Não pretendo desvendar mais sobre a obra uma vez que acho que os leitores devem experienciar as revelações deste livro aquando da sua leitura. Destaco que se trata de uma história adulta e que está repleta de sexo e violência extrema. Definitivamente trata-se de uma história para maiores de 18 anos e que choca bastante, não só pelos elementos anteriormente referidos, mas principalmente pela manipulação de que várias personagens são vítimas. Finalmente, o grande feito da artista com esta obra é a crítica à futilidade da beleza física e como isso pode conduzir à destruição moral e psicológica do ser humano.

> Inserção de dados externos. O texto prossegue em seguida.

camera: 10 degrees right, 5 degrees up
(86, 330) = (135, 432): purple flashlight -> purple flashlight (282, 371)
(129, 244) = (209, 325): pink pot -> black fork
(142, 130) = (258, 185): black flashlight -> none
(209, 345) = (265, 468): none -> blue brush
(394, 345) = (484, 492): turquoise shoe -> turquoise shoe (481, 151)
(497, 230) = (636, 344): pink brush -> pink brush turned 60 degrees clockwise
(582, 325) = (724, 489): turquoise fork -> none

No que diz respeito às ilustrações, este livro é o clássico exemplo de que não se deve julgar um livro pela sua capa. E, neste caso específico, acredito que a maioria dos leitores irá ficar desapontado com a discrepância entre a ilustração da capa e as ilustrações propriamente ditas. O traço é esquisito, não muito apurado e faz me lembrar até o traço de Frank Miller em algumas das vinhetas dos seus últimos trabalhos (o que não é lá muito bom que se diga!). Os cenários variam muito entre algum detalhe ou ausência de detalhe e as caras das personagens conseguem transmitir o que as mesmas sentem, no entanto o problema é que a obra não é consistente. Mesmo assim, consigo encontrar algum charme nas ilustrações até porque as mesmas são uma espécie de representação do quão "feio e cruel" o mundo da fama pode ser. Apesar de tudo, algo que a artista consegue transmitir perfeitamente é o sofrimento e agonia que as personagens sentem ao longo da história (chega a ser incomodativo em alguns momentos). Mas é importante realçar que a artista foi vítima de atropelamento o que a impediu de fazer ajustes nas ilustrações da obra.

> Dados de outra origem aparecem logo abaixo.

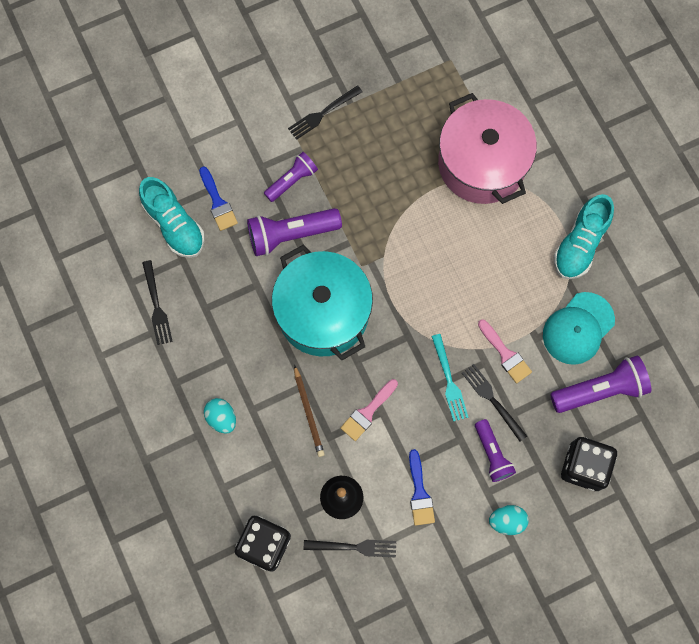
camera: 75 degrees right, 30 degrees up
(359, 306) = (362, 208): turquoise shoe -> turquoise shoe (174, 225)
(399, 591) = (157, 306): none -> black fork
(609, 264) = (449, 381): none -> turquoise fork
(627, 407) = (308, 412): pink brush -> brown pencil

Com 320 páginas a preto e branco e encadernação com capa brochada, a edição da Sendai apresenta papel de boa qualidade e um trabalho editorial ao nível da obra. Sem dúvida que é uma edição que está a par de outras que se vêm no mercado.
Poderão ver mais imagens deste álbum aqui: https://www.instagram.com/p/CtyowWpss7-/
Mesmo que tenha sido publicada há 27 anos atrás, Helter Skelter continua a ser uma obra relevante e que retrata muito bem os perigos do mundo da fama e como os bastidores do mesmo podem ser bastante sombrios e movidos pelas piores intenções. Uma obra que gostei bastante e que recomendo a sua leitura e que é uma muito boa adição ao catálogo da Sendai que está a trazer mangas mais adultos e underground para o nosso mercado!